* How to complete this task *
Translate this sentence from the spatial coherence module page into Spanish: "This is useful as a topology-only sanity check before reconstruction."

Module: spatial_coherence

File: src/spatial_graph_algorithms/spatial_coherence/__init__.py
Status: Initial implementation — Gram-matrix spectral score.

Purpose

Assess whether graph topology behaves like distances sampled from a low-dimensional spatial structure. The v1 implementation scores the all-pairs shortest-path distance matrix by converting it to a classical MDS Gram matrix and summarising its eigenvalue spectrum.

This is useful as a topology-only sanity check before reconstruction. A well-behaved 2-D proximity graph should put most positive Gram-matrix eigenvalue mass in the first two eigenvalues and have a clear drop after dimension 2. Random shortcut or false edges tend to flatten the spectrum, lower spectral_score, and increase negative eigenvalue mass.

This module is canonical. spatial_graph_algorithms.coherence.score remains as a backward-compatible alias.

Public API

from spatial_graph_algorithms.spatial_coherence import score

result = score(sg, dim=2)
# {
#   "spectral_score": 0.91,
#   "spectral_gap": 0.72,
#   "negative_eigenvalue_ratio": 0.04,
#   "eigenvalue_contribution_by_rank": {...},
#   "spectrum": pandas.DataFrame(...),
# }

score() uses graph topology by default; ground-truth positions are not required. It returns the first five positive eigenvalue contributions by default; pass n_eigenvalues="all" to include every positive eigenvalue.

The most compact scalar is spectral_score. It is the cumulative variance contribution through the expected dimension. For a 2-D graph, it is the combined contribution of the first two positive Gram-matrix eigenvalues.

eigenvalue_contribution_by_rank keeps the individual values:

{
    "eigenvalue_1_contribution": 0.50,
    "eigenvalue_2_contribution": 0.42,
    "eigenvalue_3_contribution": 0.04,
    ...
}

Use plot=True to write a diagnostic bar/line plot:

result = score(sg, dim=2, plot=True, output_dir="results/spatial_coherence")
print(result["plot_path"])

Method

Compute all-pairs shortest-path distances with scipy.sparse.csgraph.shortest_path.
Replace infinite distances from disconnected components with 2 × max_finite_distance.
Convert squared distances to a double-centered Gram matrix.
Compute descending eigenvalues.
Report leading positive eigenvalue contributions, spectral_score at the expected dimension, spectral gap, and negative eigenvalue mass.

Planned Follow-Ups

Spatial constant estimation by BFS subgraph growth.
Dimension prediction from neighbourhood growth curves.
Optional comparison against Euclidean distances when ground-truth positions are available.

Example

Open examples/spatial_coherence_false_edges.ipynb for an interactive walkthrough. It compares a clean n=1000, delaunay_corrected graph against the same setup with 5% false edges, prints scalar scores, per-eigenvalue contributions, and writes plots under .planning/artifacts/examples/spatial_coherence_false_edges/.

* Given information *
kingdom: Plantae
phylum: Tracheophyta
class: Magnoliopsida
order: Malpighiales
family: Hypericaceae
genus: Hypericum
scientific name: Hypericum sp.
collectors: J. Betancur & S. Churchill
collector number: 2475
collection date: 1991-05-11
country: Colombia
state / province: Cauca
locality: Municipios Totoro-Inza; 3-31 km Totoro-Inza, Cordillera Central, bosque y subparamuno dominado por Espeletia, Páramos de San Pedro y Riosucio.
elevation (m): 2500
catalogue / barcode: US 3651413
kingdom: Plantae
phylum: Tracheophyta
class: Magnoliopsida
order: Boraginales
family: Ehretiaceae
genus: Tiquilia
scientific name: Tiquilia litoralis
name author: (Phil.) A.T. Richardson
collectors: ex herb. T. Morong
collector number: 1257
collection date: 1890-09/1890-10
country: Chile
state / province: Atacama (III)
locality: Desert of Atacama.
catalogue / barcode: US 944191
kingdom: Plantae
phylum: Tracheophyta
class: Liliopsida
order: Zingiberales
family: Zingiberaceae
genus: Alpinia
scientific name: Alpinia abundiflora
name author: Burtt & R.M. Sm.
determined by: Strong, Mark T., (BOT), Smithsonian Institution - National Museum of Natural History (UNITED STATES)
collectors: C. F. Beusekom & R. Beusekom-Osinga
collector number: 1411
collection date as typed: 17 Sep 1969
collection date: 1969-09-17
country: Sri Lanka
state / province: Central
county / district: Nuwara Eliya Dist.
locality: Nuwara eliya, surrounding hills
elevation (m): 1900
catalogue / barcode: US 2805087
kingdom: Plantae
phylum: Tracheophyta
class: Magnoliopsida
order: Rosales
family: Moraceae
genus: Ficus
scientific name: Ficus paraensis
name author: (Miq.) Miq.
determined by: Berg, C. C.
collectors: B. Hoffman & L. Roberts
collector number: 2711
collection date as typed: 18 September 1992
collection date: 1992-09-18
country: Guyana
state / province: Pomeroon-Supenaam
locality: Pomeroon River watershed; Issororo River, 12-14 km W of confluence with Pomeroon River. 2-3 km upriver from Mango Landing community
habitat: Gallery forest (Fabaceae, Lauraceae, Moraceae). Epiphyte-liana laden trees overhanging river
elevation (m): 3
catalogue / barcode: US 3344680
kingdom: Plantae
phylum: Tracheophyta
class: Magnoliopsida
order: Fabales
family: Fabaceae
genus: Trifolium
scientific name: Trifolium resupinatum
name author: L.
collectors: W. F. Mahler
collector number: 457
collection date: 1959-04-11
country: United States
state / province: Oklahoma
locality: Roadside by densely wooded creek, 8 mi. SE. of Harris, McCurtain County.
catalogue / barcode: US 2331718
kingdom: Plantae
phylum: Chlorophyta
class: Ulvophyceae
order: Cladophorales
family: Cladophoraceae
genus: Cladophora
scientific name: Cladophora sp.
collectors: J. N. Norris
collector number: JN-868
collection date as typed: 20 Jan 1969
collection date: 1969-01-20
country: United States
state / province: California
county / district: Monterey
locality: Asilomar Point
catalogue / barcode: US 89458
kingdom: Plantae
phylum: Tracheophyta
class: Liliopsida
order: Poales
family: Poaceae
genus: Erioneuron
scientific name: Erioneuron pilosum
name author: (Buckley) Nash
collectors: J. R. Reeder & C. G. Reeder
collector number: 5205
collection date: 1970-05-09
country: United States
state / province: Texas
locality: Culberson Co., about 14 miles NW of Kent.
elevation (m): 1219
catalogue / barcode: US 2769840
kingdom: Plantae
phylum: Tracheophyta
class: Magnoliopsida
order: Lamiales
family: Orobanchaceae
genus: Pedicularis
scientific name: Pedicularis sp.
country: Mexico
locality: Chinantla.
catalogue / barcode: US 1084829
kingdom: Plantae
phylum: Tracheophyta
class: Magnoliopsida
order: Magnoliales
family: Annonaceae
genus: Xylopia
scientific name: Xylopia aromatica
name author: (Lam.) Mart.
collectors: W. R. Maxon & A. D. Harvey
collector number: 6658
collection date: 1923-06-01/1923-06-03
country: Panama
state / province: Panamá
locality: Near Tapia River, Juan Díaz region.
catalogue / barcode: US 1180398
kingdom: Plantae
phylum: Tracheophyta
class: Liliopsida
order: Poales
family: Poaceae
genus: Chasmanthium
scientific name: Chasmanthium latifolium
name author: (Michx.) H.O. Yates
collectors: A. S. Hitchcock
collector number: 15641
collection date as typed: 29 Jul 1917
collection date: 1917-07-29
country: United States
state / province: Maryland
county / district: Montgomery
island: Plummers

* Answer space *
Esto es útil como comprobación de coherencia basada únicamente en la topología antes de la reconstrucción.